Race condition when client starts before server causing hanging method call

ids1024 commented 4 weeks ago

I've noticed a few issues in method calls and signals when a DBus service restarts, or isn't initially running. (Some probably being issues with C clients connecting to my zbus-based service.) So I wrote a simple test for this.

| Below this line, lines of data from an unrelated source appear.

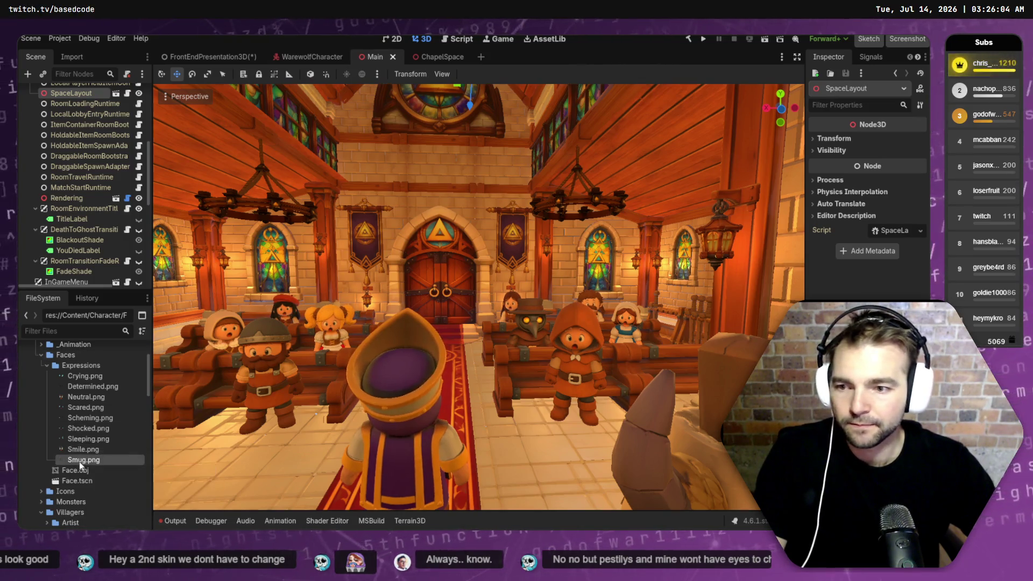
{"action": "left_click", "coordinate": [92, 384]}
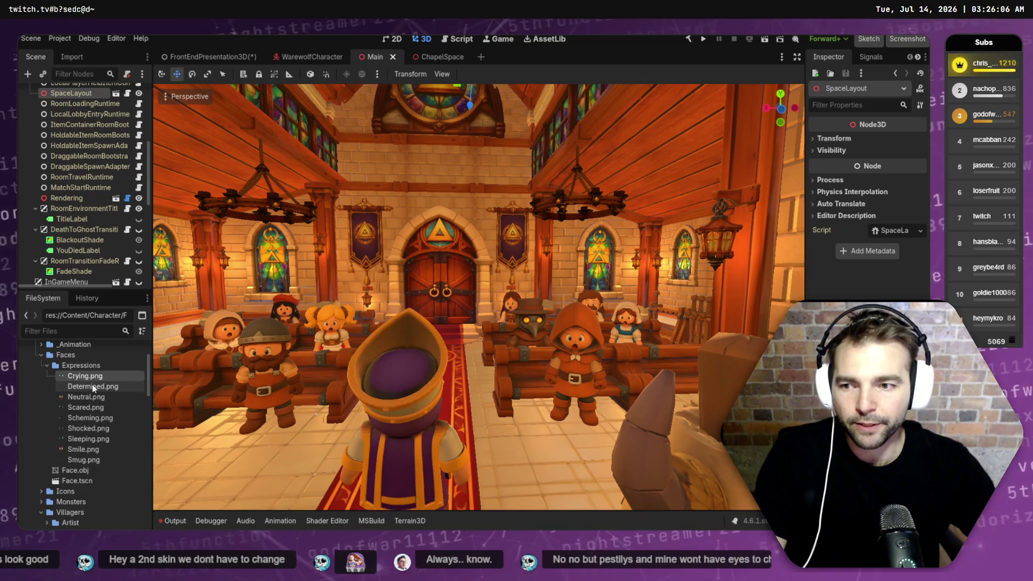
{"action": "left_click", "coordinate": [89, 375]}
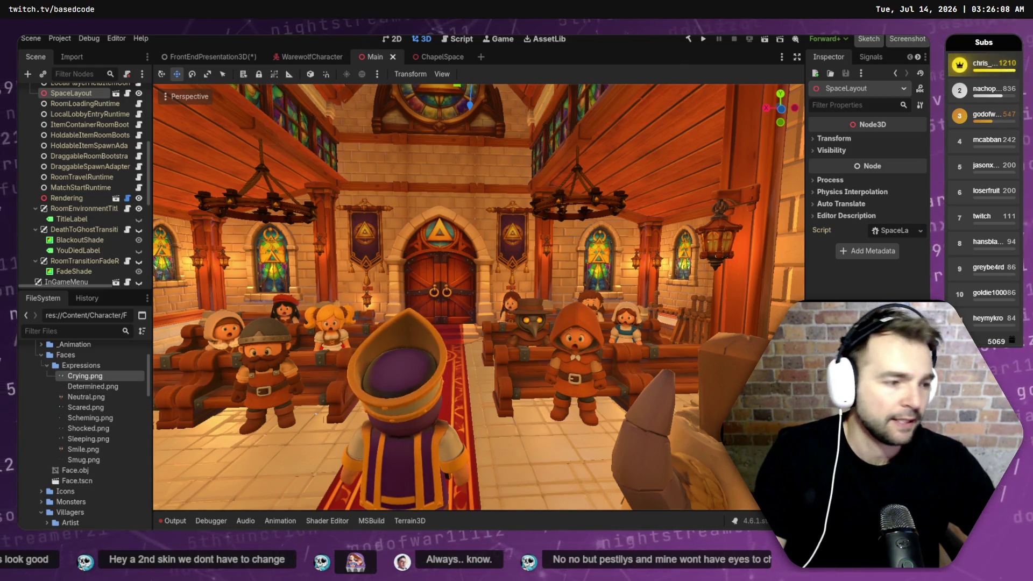
Step: Go to the ChatGPT conversation and scroll to find the generated surprised-face image
{"action": "key", "text": "alt+Tab"}
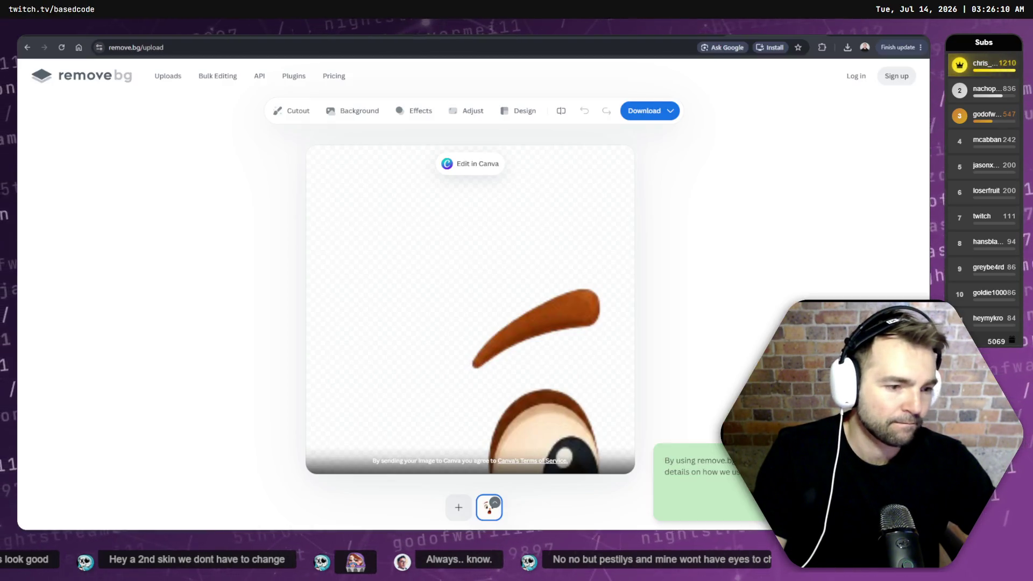
{"action": "key", "text": "ctrl+Tab"}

I've noticed an interesting behavior, which may or may not be related to issues I've seen before.

Server code:

use zbus::object_server::SignalEmitter;

struct FooBar;

#[zbus::interface(name = "com.ids1024.FooBar")]
impl FooBar {
    async fn ack_baz(&self) {
        println!("ack");
    }
    #[zbus(signal)]
    async fn baz(emitter: &SignalEmitter<'_>, value: u32) -> zbus::Result<()>;
}

#[tokio::main]
async fn main() -> zbus::Result<()> {
    let conn = zbus::Connection::session().await?;
    conn.request_name("com.ids1024.FooBar").await?;
    conn.object_server().at("/com/ids1024/FooBar", FooBar).await?;
    let emitter = SignalEmitter::new(&conn, "/com/ids1024/FooBar")?;
    let mut count = 0;
    loop {
        FooBar::baz(&emitter, count).await?;
        tokio::time::sleep(std::time::Duration::from_secs(1)).await;
        count = count.wrapping_add(1);
    }
}

Client:

use futures_lite::stream::StreamExt;

#[zbus::proxy(name = "com.ids1024.FooBar")]
trait FooBar {
    async fn ack_baz(&self) -> zbus::Result<()>;
    #[zbus(signal)]
    async fn baz(value: u32) -> zbus::Result<()>;
}

#[tokio::main]
async fn main() -> zbus::Result<()> {
    let conn = zbus::Connection::session().await?;
    let foobar = FooBarProxy::new(&conn, "com.ids1024.FooBar", "/com/ids1024/FooBar").await?;
    let mut stream = foobar.receive_baz().await?;
    while let Some(event) = stream.next().await {
        let value = event.args()?.value;
        // tokio::time::sleep(std::time::Duration::from_millis(100)).await;
        println!("ack...");
        if let Err(err) = foobar.ack_baz().await {
            println!("err: {err}");
        }
        println!("baz: {value}");
    }
    Ok(())
}

The server sends the Baz signal every second, and the client simply listens for this and replies with AckBaz.

If I start the client, then the server, it often (but not always) hangs at ack..., calling the AckBaz method but not getting the reply. If it doesn't hang, restarting the server likely will make it do so.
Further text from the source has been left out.